Während der Verarbeitung der Organosandwichhalbzeuge im Hybridspritzgussprozess besteht die Möglichkeit die Potting-Füllungen mittels Spritzguß und mit thermoplastischem Kunststoff zu realisieren. In experimentellen Untersuchungen konnte bereits nachgewiesen werden, dass eine reproduzierbare Füllung eines zuvor präparierten Kernbereichs mittels angepassten Spritzgießzyklus innerhalb weniger Sekunden möglich ist. Als Spritzgussmaterialen für das Kunststoff-Potting ist in den Versuchen, passend zum Matrixmaterial der Organosandwich- Halbzeuge, Polypropylen mit einem MFI von 23 g/10min verarbeitet wurden. Es konnten sowohl mittels Spritzguss reine Potting-Füllungen hergestellt, als auch ein metallischer Insert im Sandwich eingebettet werden.

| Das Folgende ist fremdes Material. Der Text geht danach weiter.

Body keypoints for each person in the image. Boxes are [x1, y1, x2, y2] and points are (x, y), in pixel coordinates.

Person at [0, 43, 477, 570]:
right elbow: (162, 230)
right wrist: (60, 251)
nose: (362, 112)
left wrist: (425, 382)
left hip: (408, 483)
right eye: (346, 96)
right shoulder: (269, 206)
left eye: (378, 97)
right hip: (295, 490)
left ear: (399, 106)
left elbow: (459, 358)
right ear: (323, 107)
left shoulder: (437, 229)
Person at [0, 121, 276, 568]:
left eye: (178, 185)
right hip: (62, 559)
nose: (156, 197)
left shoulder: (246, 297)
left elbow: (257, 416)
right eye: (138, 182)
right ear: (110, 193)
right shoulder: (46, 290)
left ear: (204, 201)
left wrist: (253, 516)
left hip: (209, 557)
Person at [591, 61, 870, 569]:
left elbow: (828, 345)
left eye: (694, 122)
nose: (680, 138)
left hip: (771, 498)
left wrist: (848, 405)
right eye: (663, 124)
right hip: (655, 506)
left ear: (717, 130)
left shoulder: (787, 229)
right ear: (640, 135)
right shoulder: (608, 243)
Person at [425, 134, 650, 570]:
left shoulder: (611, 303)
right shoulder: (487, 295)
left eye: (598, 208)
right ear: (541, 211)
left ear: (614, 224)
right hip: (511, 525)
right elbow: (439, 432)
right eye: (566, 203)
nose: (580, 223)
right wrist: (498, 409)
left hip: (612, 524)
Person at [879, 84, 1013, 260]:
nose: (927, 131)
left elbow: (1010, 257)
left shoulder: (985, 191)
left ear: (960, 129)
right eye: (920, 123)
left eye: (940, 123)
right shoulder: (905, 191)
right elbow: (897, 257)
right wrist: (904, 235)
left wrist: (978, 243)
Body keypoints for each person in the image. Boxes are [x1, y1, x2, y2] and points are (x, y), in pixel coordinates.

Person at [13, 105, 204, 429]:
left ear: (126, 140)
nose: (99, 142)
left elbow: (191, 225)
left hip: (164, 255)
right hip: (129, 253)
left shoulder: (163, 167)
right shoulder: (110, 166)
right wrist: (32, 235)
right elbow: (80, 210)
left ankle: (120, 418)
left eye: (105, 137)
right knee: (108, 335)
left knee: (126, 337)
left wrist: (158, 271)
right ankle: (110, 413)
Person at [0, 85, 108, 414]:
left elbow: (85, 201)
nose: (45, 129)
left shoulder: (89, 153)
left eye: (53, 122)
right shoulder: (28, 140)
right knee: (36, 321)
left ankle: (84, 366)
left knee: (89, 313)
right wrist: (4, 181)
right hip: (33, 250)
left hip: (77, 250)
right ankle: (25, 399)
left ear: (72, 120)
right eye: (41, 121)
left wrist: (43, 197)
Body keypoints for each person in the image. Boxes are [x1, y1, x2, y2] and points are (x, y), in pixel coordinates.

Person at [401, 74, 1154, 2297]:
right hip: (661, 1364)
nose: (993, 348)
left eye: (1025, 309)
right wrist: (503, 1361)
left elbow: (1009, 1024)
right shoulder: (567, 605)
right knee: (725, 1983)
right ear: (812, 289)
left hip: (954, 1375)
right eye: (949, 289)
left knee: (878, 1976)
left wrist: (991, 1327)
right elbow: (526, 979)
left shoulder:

Kosteneffizienter Leichtbau im Automobilbau durch Warmumformung und Spritzgussfunktionalisierung von innovativen Organosandwich-Halbzeugen

Innovative Organosandwich-Halbzeuge bestehend aus einem thermoplastischen Wabenkern und faserverstärkten Decklagen mit Thermoplastmatrix (Organobleche) lassen sich in einem kontinuierlichen Prozess herstellen und sind damit wesentlich kostengünstiger als Sandwichstrukturen mit konventionellen Kernmaterialien (z.B. expandierte Wabenkerne). Durch eine Deckschicht aus gewebeverstärkten Organoblechen oder thermoplastischen Laminaten aus UD-Einzellagen können anwendungsoptimierte und belastungsgerechte Sandwichstrukturen großserientauglich hergestellt werden. Für die Verwendung in komplexen Bauteilen müssen diese Organosandwich Halbzeuge umgeformt und ggf. weiter funktionalisiert werden. Im Forschungsvorhaben Organosandwich konnte aufgezeigt werden, dass dies machbar ist. Der vorliegende Beitrag gibt einen kurzen Überblick über die dabei gewonnenen Erkenntnisse.